645 pages, Zondervan, ISBN-13: 978-0061092961
Stephen Lawhead’s Byzantium tells the tale of Aidan, a 10th Century Irish monk sent to take the Book of Kells to the Byzantine Emperor in Constantinople. During his quest he becomes separated from his fellow pilgrims and undergoes a variety of exotic adventures, from being captured and enslaved by Vikings, to engaging in political intrigue at the court of the Byzantine Empire and enslavement (again) in the caliph’s mines. Throughout it all his faith in God and Man are tested, and whether or not he comes to the end of his journey a better, bigger man – well, you’ll just have to find out, wontcha?
Byzantium is one of those books that, while I read it lo, many moons ago, has stayed with me ever since. The tense situations Aidan are thrown into time and again are well drawn and fairly exciting, especially the sea battle towards the end of the book, a battle that hums with energy and tension. Throughout each event, Aidan must rely on his wits and various abilities to stay alive and hope to complete the mission he set out on.
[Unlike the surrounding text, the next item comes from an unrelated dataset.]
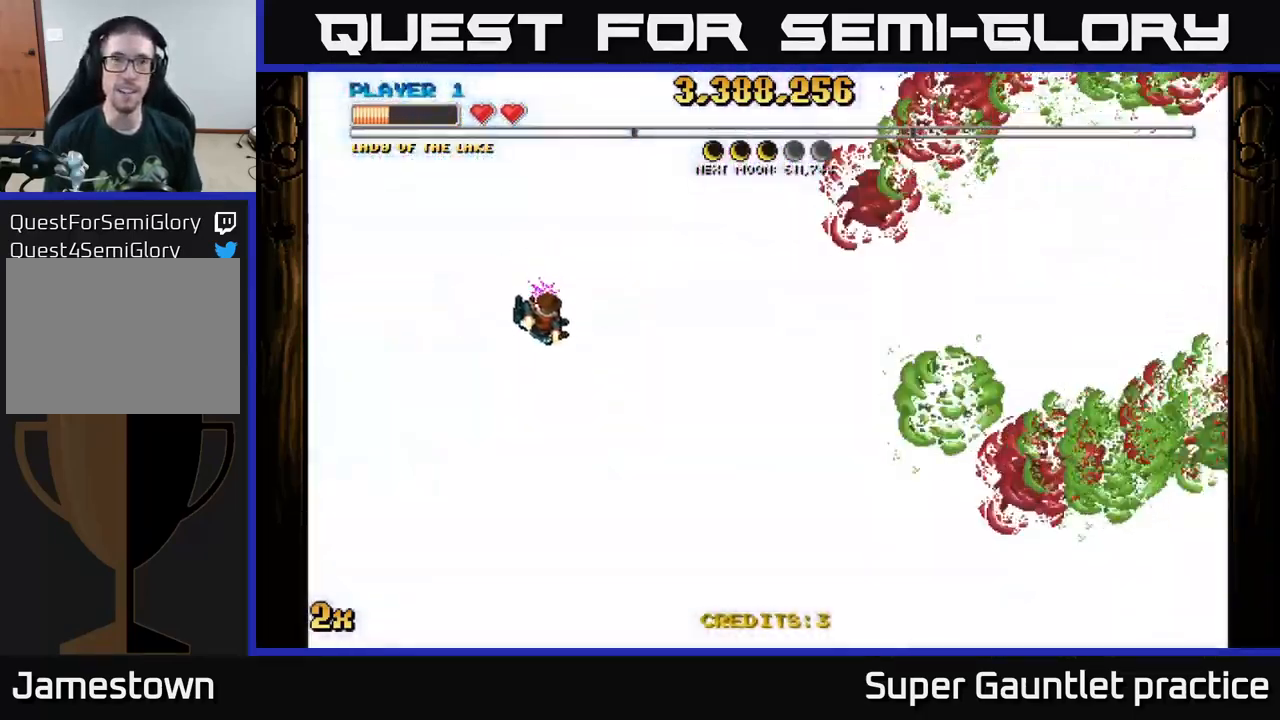
{"buttons": ["A"], "left_stick": "down-right", "events": []}
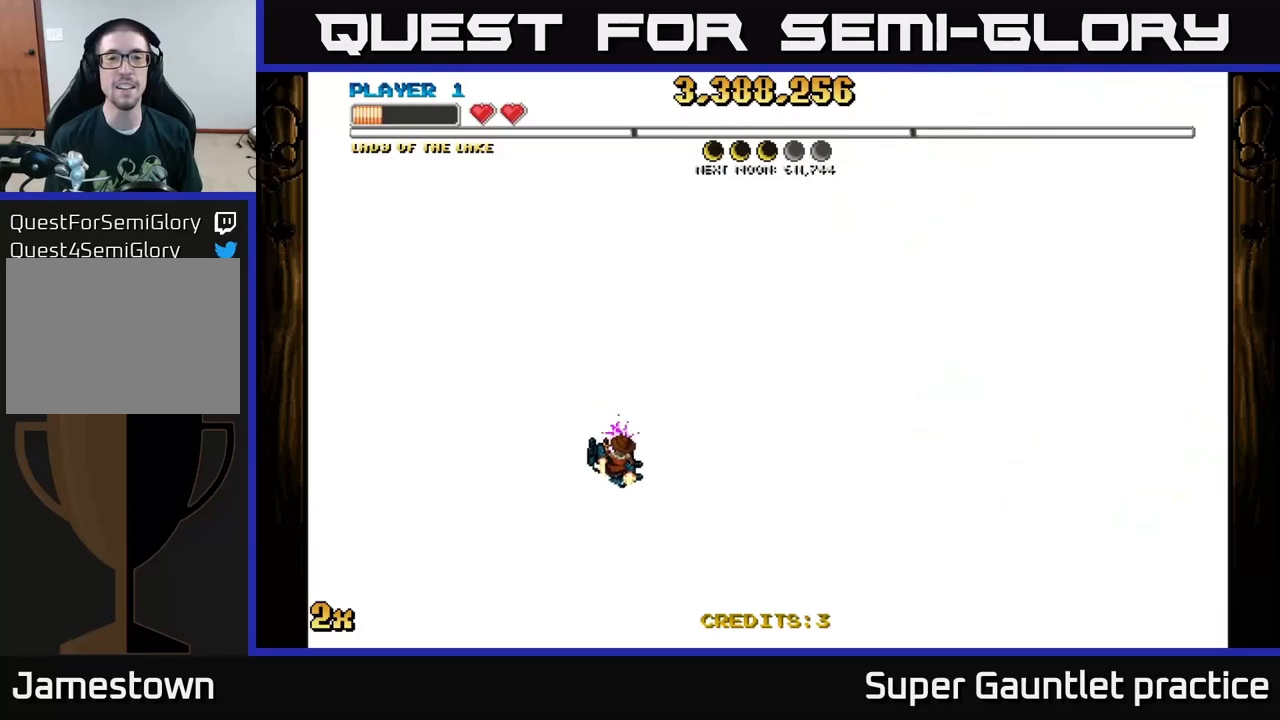
{"buttons": ["A"], "left_stick": "up", "events": [[167, "left_stick", "up"], [217, "X", "down"], [417, "X", "up"]]}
Lawhead certainly has the ability to create intriguing set pieces, whether in a Danish festhall, an Arab palace, or the city of Constantinople itself. An excellent piece of historical fiction.
But there is more to it than that, for Byzantium is also a tale of a Christian man whose faith is tested time and again. As Aidan is tossed upon the seas of faith, his trust in God is likewise tossed about, and as he witnesses Man’s inhumanity towards Man, that faith becomes ever-more frayed until – to repeat myself, you’ll just have to find out, wontcha? It is to Lawhead’s credit that his writing never turns into preaching, and that his message is delivered with the subtlety of a brushstroke rather than of a sledgehammer. And Aidan’s encounter at the end of the book with the Viking who enslaved him at the beginning…there is no finer example of a Christian apologia in popular fiction.
So Byzantium is great historical fiction with a subtle Christian message that is all the more powerful for being so. It is also great entertainment that kept me engrossed the whole time I was reading it, a rare trifecta of literary skill that Lawhead should be applauded for.